Exercise input:
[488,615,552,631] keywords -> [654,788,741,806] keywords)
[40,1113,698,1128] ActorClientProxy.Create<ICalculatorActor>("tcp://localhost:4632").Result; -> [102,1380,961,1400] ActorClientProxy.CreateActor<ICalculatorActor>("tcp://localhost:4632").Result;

---

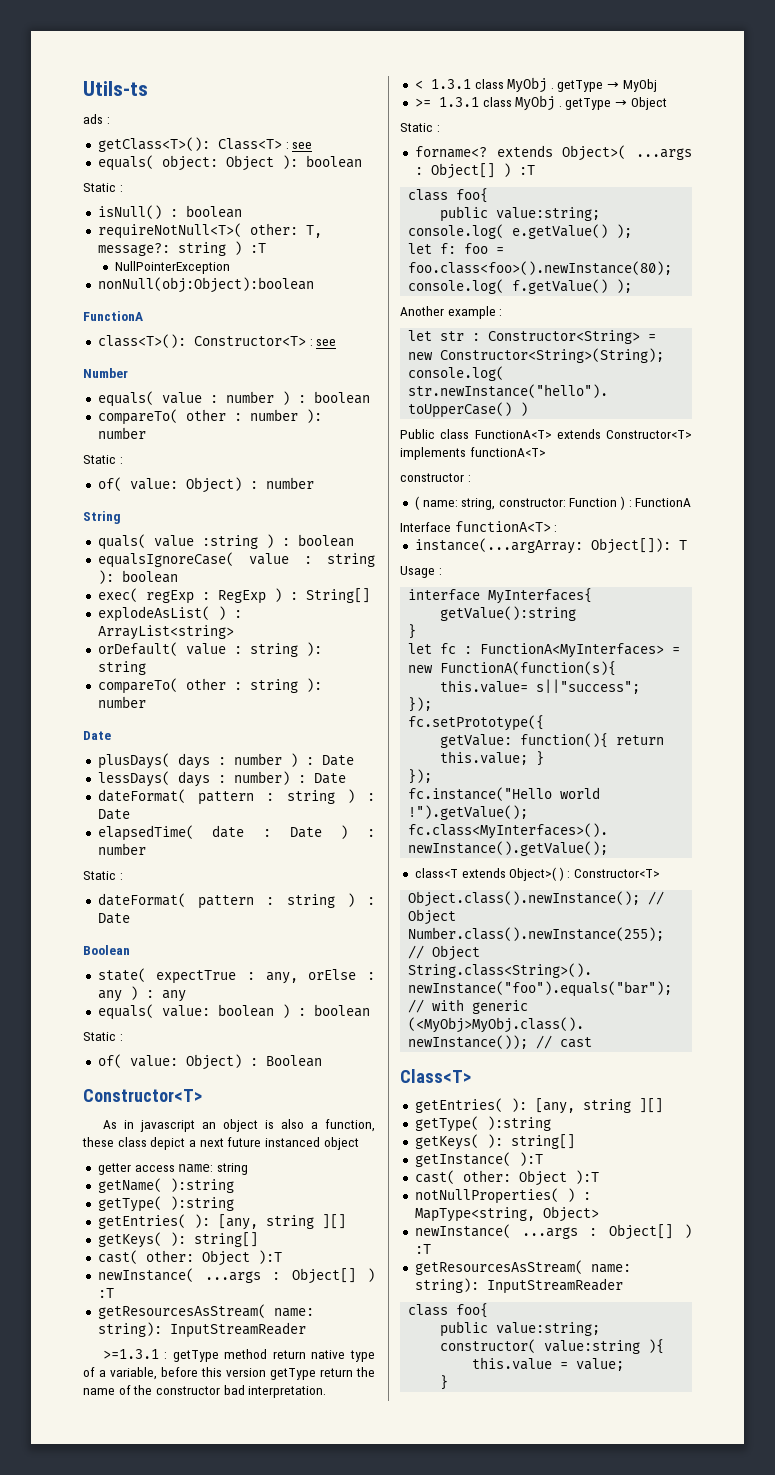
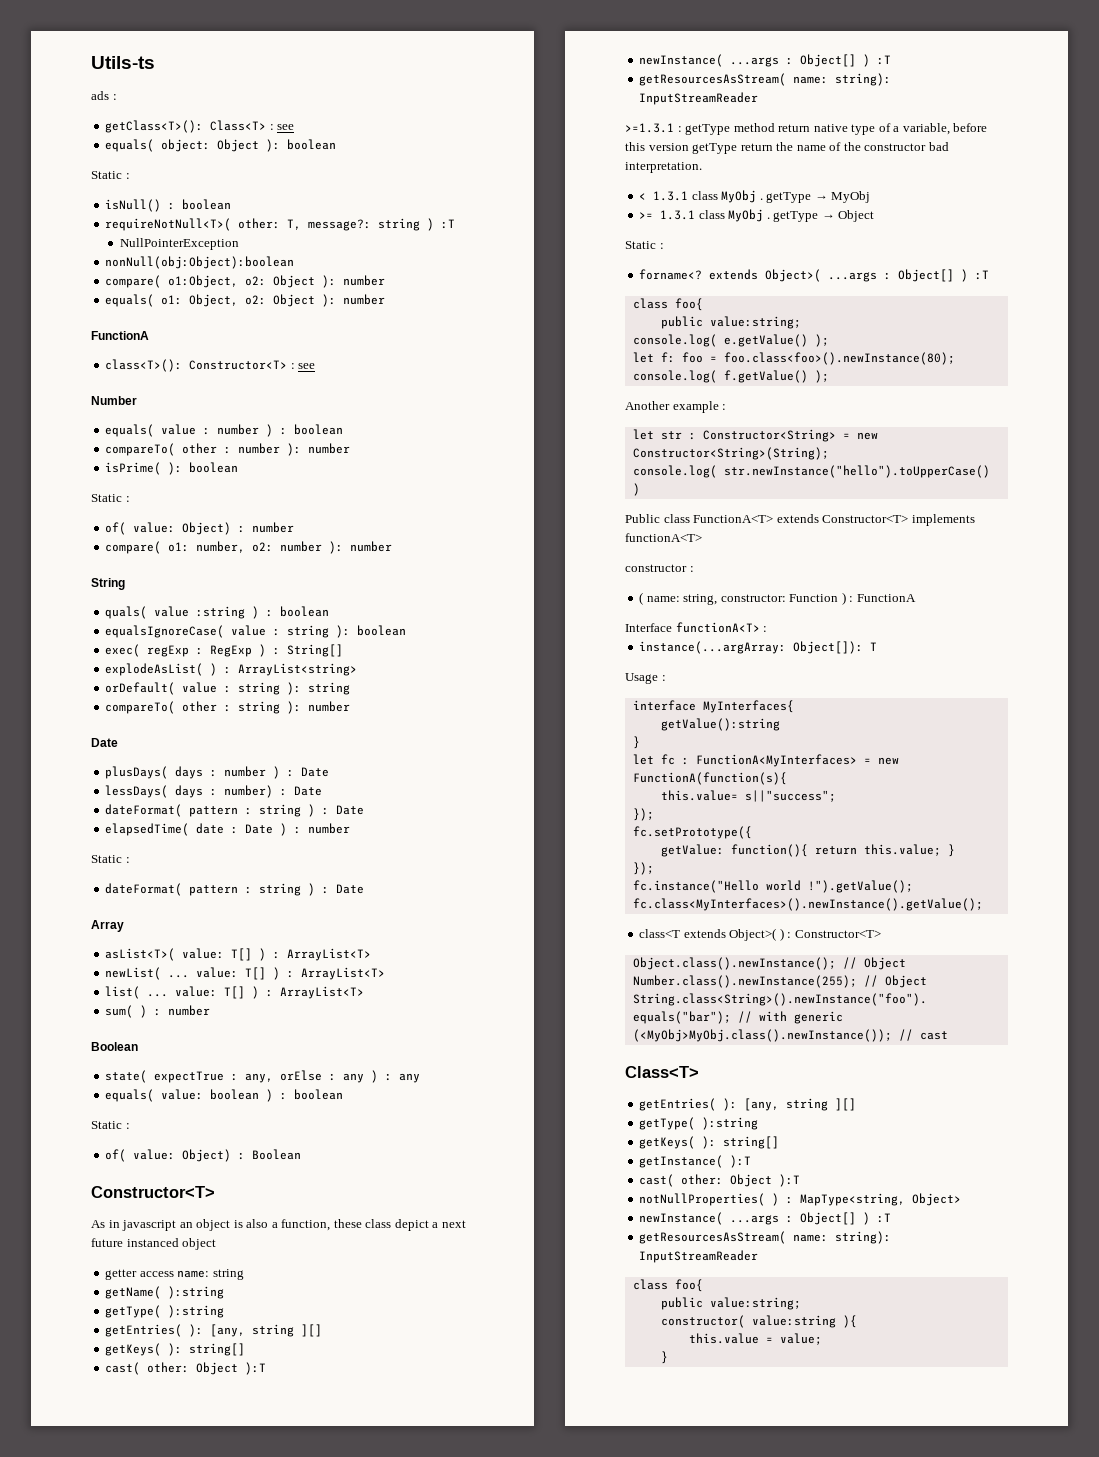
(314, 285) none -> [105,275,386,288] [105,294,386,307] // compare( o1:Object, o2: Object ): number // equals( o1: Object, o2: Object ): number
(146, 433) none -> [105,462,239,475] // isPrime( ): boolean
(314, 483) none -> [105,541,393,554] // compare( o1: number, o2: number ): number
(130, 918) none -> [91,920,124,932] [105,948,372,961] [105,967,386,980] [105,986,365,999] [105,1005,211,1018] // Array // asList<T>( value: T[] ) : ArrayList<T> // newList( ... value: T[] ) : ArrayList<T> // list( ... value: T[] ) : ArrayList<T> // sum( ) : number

What you have to do: Beginning with the line above that contains "(314, 483) none", copy each line exactly up to and including the line that contains "(130, 918) none", and go no further.

Answer to this exercise:
(314, 483) none -> [105,541,393,554] // compare( o1: number, o2: number ): number
(130, 918) none -> [91,920,124,932] [105,948,372,961] [105,967,386,980] [105,986,365,999] [105,1005,211,1018] // Array // asList<T>( value: T[] ) : ArrayList<T> // newList( ... value: T[] ) : ArrayList<T> // list( ... value: T[] ) : ArrayList<T> // sum( ) : number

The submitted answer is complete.